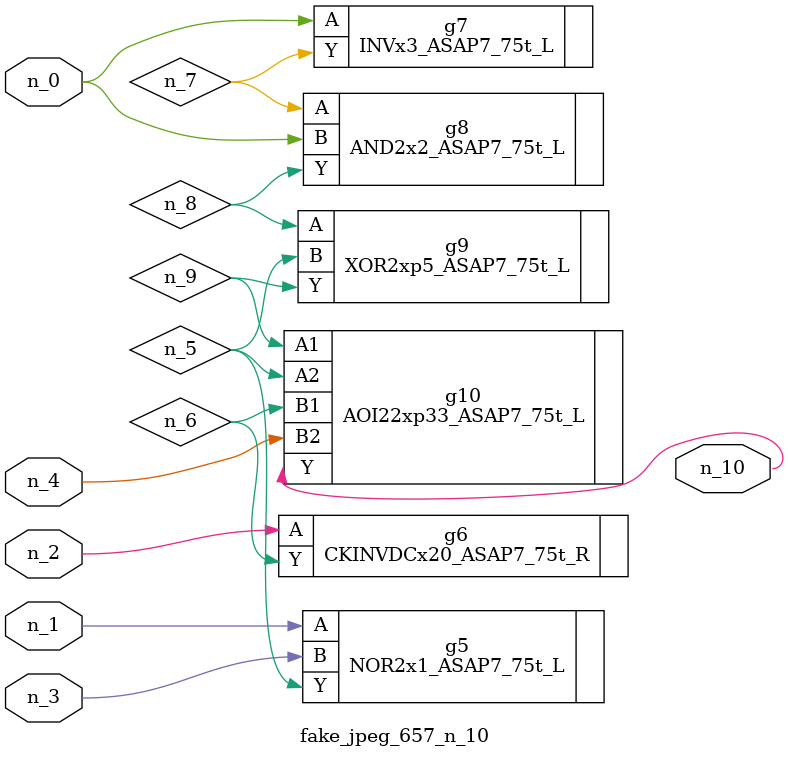
<source format=v>
module fake_jpeg_657_n_10 (n_3, n_2, n_1, n_0, n_4, n_10);

input n_3;
input n_2;
input n_1;
input n_0;
input n_4;

output n_10;

wire n_8;
wire n_9;
wire n_6;
wire n_5;
wire n_7;

NOR2x1_ASAP7_75t_L g5 ( 
.A(n_1),
.B(n_3),
.Y(n_5)
);

CKINVDCx20_ASAP7_75t_R g6 ( 
.A(n_2),
.Y(n_6)
);

INVx3_ASAP7_75t_L g7 ( 
.A(n_0),
.Y(n_7)
);

AND2x2_ASAP7_75t_L g8 ( 
.A(n_7),
.B(n_0),
.Y(n_8)
);

XOR2xp5_ASAP7_75t_L g9 ( 
.A(n_8),
.B(n_5),
.Y(n_9)
);

AOI22xp33_ASAP7_75t_L g10 ( 
.A1(n_9),
.A2(n_5),
.B1(n_6),
.B2(n_4),
.Y(n_10)
);


endmodule
</source>
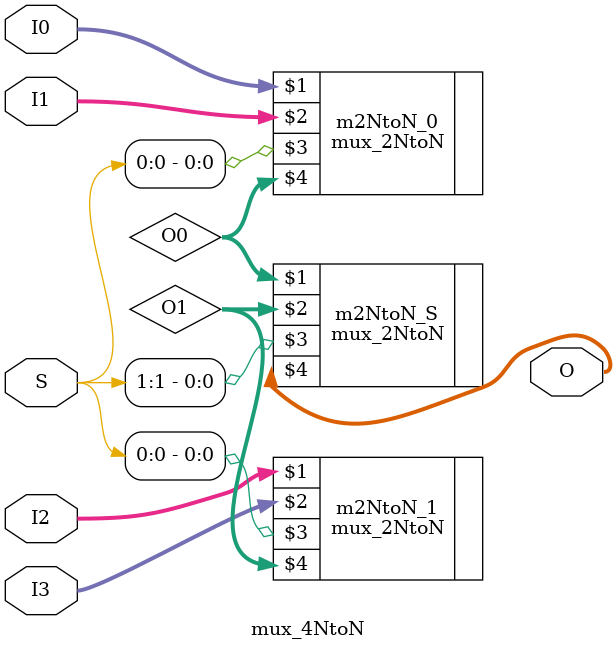
<source format=sv>
module mux_4NtoN 
	# (parameter M = 4)
	  (I0, I1, I2, I3, S, O);
	  
	input  logic [M-1:0] I0;
	input  logic [M-1:0] I1;
	input  logic [M-1:0] I2;
	input  logic [M-1:0] I3;
	input  logic   [1:0]  S; 
	
	output logic [M-1:0]  O;
	
	logic [M-1:0] O0;
	logic [M-1:0] O1;
	
	mux_2NtoN # (.M(M)) m2NtoN_0 (I0, I1, S[0], O0);
	mux_2NtoN # (.M(M)) m2NtoN_1 (I2, I3, S[0], O1);

	mux_2NtoN # (.M(M)) m2NtoN_S (O0, O1, S[1], O);
	
endmodule

</source>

#### What is required:
The line with "logic [M-1:0] I0;" through the last line of the entries above: output exactly those lines and nothing else.

#### Exercise response:
	input  logic [M-1:0] I0;
	input  logic [M-1:0] I1;
	input  logic [M-1:0] I2;
	input  logic [M-1:0] I3;
	input  logic   [1:0]  S; 
	
	output logic [M-1:0]  O;
	
	logic [M-1:0] O0;
	logic [M-1:0] O1;
	
	mux_2NtoN # (.M(M)) m2NtoN_0 (I0, I1, S[0], O0);
	mux_2NtoN # (.M(M)) m2NtoN_1 (I2, I3, S[0], O1);

	mux_2NtoN # (.M(M)) m2NtoN_S (O0, O1, S[1], O);
	
endmodule

</source>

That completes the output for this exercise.